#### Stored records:
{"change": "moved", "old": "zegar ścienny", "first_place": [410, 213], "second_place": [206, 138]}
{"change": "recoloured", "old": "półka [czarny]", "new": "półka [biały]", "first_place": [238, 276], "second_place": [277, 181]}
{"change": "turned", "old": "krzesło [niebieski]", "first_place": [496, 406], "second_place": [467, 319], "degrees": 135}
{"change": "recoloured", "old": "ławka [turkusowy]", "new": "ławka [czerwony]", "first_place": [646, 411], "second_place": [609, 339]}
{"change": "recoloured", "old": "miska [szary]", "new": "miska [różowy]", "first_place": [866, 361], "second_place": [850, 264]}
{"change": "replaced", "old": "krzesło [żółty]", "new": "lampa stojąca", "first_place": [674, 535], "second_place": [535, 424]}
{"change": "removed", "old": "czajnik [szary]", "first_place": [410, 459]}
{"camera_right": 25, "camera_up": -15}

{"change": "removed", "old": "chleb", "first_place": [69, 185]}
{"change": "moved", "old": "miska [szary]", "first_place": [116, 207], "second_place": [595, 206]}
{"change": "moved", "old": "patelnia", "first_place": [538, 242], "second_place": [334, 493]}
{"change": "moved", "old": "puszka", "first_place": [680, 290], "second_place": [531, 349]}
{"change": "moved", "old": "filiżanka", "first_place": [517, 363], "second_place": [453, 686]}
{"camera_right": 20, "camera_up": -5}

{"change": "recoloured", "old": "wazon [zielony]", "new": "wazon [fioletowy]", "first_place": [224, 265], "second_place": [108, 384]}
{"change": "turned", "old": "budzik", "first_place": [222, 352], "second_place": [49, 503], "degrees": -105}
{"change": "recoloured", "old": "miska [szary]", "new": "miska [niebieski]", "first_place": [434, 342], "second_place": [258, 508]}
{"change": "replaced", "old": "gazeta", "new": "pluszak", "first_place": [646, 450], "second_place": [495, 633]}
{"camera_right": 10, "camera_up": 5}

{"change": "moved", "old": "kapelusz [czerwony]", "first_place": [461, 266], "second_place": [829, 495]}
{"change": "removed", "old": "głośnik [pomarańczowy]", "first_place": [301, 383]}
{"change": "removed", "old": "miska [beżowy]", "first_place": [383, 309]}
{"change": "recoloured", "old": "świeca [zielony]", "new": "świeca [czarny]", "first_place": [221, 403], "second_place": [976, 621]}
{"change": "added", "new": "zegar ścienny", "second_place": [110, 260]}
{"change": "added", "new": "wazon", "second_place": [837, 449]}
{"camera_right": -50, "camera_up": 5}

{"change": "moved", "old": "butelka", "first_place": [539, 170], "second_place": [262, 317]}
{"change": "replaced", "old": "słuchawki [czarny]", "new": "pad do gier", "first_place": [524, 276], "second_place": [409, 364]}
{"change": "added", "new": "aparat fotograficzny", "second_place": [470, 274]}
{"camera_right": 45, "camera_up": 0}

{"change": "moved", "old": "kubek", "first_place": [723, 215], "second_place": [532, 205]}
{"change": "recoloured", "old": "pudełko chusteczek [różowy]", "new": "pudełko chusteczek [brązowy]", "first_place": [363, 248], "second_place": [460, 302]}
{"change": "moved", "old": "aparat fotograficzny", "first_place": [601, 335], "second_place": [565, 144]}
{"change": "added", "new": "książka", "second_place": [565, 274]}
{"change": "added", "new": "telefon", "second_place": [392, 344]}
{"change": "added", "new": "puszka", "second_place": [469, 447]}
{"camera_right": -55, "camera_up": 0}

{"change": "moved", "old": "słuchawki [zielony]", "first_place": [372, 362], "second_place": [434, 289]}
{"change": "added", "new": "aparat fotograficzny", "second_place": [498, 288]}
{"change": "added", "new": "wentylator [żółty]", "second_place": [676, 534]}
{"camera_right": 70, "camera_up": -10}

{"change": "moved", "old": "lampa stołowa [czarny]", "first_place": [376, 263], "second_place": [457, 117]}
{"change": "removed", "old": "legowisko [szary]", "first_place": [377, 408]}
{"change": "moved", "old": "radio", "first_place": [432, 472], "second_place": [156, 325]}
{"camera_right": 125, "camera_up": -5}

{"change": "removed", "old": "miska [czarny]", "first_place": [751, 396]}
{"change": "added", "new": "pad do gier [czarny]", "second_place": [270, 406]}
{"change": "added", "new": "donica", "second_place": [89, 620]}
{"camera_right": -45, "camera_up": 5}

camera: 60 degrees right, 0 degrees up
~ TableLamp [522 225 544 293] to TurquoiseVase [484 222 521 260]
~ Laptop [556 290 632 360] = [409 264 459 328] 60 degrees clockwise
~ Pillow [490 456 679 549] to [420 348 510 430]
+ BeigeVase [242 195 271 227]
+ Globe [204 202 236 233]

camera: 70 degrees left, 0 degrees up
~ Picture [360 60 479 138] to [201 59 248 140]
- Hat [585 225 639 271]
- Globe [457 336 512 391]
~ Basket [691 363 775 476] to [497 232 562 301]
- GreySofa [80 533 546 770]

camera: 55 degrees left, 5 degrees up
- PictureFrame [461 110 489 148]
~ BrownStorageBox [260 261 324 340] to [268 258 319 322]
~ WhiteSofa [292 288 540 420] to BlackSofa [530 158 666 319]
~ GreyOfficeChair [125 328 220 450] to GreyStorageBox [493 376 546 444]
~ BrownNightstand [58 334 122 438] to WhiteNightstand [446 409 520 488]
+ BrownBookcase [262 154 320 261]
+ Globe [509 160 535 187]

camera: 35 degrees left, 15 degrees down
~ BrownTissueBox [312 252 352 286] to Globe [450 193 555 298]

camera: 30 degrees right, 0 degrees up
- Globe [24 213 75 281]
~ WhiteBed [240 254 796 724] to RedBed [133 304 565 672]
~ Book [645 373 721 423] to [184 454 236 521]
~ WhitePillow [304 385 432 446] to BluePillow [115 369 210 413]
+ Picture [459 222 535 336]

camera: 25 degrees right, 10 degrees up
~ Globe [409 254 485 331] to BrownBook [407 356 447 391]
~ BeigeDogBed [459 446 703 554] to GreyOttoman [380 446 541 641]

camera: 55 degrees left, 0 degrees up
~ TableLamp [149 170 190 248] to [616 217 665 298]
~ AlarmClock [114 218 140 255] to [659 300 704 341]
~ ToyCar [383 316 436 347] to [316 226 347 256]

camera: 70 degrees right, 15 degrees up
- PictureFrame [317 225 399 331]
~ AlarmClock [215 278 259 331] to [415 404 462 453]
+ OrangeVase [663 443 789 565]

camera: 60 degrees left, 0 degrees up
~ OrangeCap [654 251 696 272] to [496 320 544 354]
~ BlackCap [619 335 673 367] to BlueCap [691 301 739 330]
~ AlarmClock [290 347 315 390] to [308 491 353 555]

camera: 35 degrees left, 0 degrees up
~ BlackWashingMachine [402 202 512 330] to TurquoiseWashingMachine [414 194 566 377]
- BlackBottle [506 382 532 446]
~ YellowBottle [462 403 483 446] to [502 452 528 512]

#### EXERCISE DIRECTIONS:
For this exercise, the records above must be returned exactly.

#### RESULT OF THE TASK:
{"change": "moved", "old": "zegar ścienny", "first_place": [410, 213], "second_place": [206, 138]}
{"change": "recoloured", "old": "półka [czarny]", "new": "półka [biały]", "first_place": [238, 276], "second_place": [277, 181]}
{"change": "turned", "old": "krzesło [niebieski]", "first_place": [496, 406], "second_place": [467, 319], "degrees": 135}
{"change": "recoloured", "old": "ławka [turkusowy]", "new": "ławka [czerwony]", "first_place": [646, 411], "second_place": [609, 339]}
{"change": "recoloured", "old": "miska [szary]", "new": "miska [różowy]", "first_place": [866, 361], "second_place": [850, 264]}
{"change": "replaced", "old": "krzesło [żółty]", "new": "lampa stojąca", "first_place": [674, 535], "second_place": [535, 424]}
{"change": "removed", "old": "czajnik [szary]", "first_place": [410, 459]}
{"camera_right": 25, "camera_up": -15}

{"change": "removed", "old": "chleb", "first_place": [69, 185]}
{"change": "moved", "old": "miska [szary]", "first_place": [116, 207], "second_place": [595, 206]}
{"change": "moved", "old": "patelnia", "first_place": [538, 242], "second_place": [334, 493]}
{"change": "moved", "old": "puszka", "first_place": [680, 290], "second_place": [531, 349]}
{"change": "moved", "old": "filiżanka", "first_place": [517, 363], "second_place": [453, 686]}
{"camera_right": 20, "camera_up": -5}

{"change": "recoloured", "old": "wazon [zielony]", "new": "wazon [fioletowy]", "first_place": [224, 265], "second_place": [108, 384]}
{"change": "turned", "old": "budzik", "first_place": [222, 352], "second_place": [49, 503], "degrees": -105}
{"change": "recoloured", "old": "miska [szary]", "new": "miska [niebieski]", "first_place": [434, 342], "second_place": [258, 508]}
{"change": "replaced", "old": "gazeta", "new": "pluszak", "first_place": [646, 450], "second_place": [495, 633]}
{"camera_right": 10, "camera_up": 5}

{"change": "moved", "old": "kapelusz [czerwony]", "first_place": [461, 266], "second_place": [829, 495]}
{"change": "removed", "old": "głośnik [pomarańczowy]", "first_place": [301, 383]}
{"change": "removed", "old": "miska [beżowy]", "first_place": [383, 309]}
{"change": "recoloured", "old": "świeca [zielony]", "new": "świeca [czarny]", "first_place": [221, 403], "second_place": [976, 621]}
{"change": "added", "new": "zegar ścienny", "second_place": [110, 260]}
{"change": "added", "new": "wazon", "second_place": [837, 449]}
{"camera_right": -50, "camera_up": 5}

{"change": "moved", "old": "butelka", "first_place": [539, 170], "second_place": [262, 317]}
{"change": "replaced", "old": "słuchawki [czarny]", "new": "pad do gier", "first_place": [524, 276], "second_place": [409, 364]}
{"change": "added", "new": "aparat fotograficzny", "second_place": [470, 274]}
{"camera_right": 45, "camera_up": 0}

{"change": "moved", "old": "kubek", "first_place": [723, 215], "second_place": [532, 205]}
{"change": "recoloured", "old": "pudełko chusteczek [różowy]", "new": "pudełko chusteczek [brązowy]", "first_place": [363, 248], "second_place": [460, 302]}
{"change": "moved", "old": "aparat fotograficzny", "first_place": [601, 335], "second_place": [565, 144]}
{"change": "added", "new": "książka", "second_place": [565, 274]}
{"change": "added", "new": "telefon", "second_place": [392, 344]}
{"change": "added", "new": "puszka", "second_place": [469, 447]}
{"camera_right": -55, "camera_up": 0}

{"change": "moved", "old": "słuchawki [zielony]", "first_place": [372, 362], "second_place": [434, 289]}
{"change": "added", "new": "aparat fotograficzny", "second_place": [498, 288]}
{"change": "added", "new": "wentylator [żółty]", "second_place": [676, 534]}
{"camera_right": 70, "camera_up": -10}

{"change": "moved", "old": "lampa stołowa [czarny]", "first_place": [376, 263], "second_place": [457, 117]}
{"change": "removed", "old": "legowisko [szary]", "first_place": [377, 408]}
{"change": "moved", "old": "radio", "first_place": [432, 472], "second_place": [156, 325]}
{"camera_right": 125, "camera_up": -5}

{"change": "removed", "old": "miska [czarny]", "first_place": [751, 396]}
{"change": "added", "new": "pad do gier [czarny]", "second_place": [270, 406]}
{"change": "added", "new": "donica", "second_place": [89, 620]}
{"camera_right": -45, "camera_up": 5}

camera: 60 degrees right, 0 degrees up
~ TableLamp [522 225 544 293] to TurquoiseVase [484 222 521 260]
~ Laptop [556 290 632 360] = [409 264 459 328] 60 degrees clockwise
~ Pillow [490 456 679 549] to [420 348 510 430]
+ BeigeVase [242 195 271 227]
+ Globe [204 202 236 233]

camera: 70 degrees left, 0 degrees up
~ Picture [360 60 479 138] to [201 59 248 140]
- Hat [585 225 639 271]
- Globe [457 336 512 391]
~ Basket [691 363 775 476] to [497 232 562 301]
- GreySofa [80 533 546 770]

camera: 55 degrees left, 5 degrees up
- PictureFrame [461 110 489 148]
~ BrownStorageBox [260 261 324 340] to [268 258 319 322]
~ WhiteSofa [292 288 540 420] to BlackSofa [530 158 666 319]
~ GreyOfficeChair [125 328 220 450] to GreyStorageBox [493 376 546 444]
~ BrownNightstand [58 334 122 438] to WhiteNightstand [446 409 520 488]
+ BrownBookcase [262 154 320 261]
+ Globe [509 160 535 187]

camera: 35 degrees left, 15 degrees down
~ BrownTissueBox [312 252 352 286] to Globe [450 193 555 298]

camera: 30 degrees right, 0 degrees up
- Globe [24 213 75 281]
~ WhiteBed [240 254 796 724] to RedBed [133 304 565 672]
~ Book [645 373 721 423] to [184 454 236 521]
~ WhitePillow [304 385 432 446] to BluePillow [115 369 210 413]
+ Picture [459 222 535 336]

camera: 25 degrees right, 10 degrees up
~ Globe [409 254 485 331] to BrownBook [407 356 447 391]
~ BeigeDogBed [459 446 703 554] to GreyOttoman [380 446 541 641]

camera: 55 degrees left, 0 degrees up
~ TableLamp [149 170 190 248] to [616 217 665 298]
~ AlarmClock [114 218 140 255] to [659 300 704 341]
~ ToyCar [383 316 436 347] to [316 226 347 256]

camera: 70 degrees right, 15 degrees up
- PictureFrame [317 225 399 331]
~ AlarmClock [215 278 259 331] to [415 404 462 453]
+ OrangeVase [663 443 789 565]

camera: 60 degrees left, 0 degrees up
~ OrangeCap [654 251 696 272] to [496 320 544 354]
~ BlackCap [619 335 673 367] to BlueCap [691 301 739 330]
~ AlarmClock [290 347 315 390] to [308 491 353 555]

camera: 35 degrees left, 0 degrees up
~ BlackWashingMachine [402 202 512 330] to TurquoiseWashingMachine [414 194 566 377]
- BlackBottle [506 382 532 446]
~ YellowBottle [462 403 483 446] to [502 452 528 512]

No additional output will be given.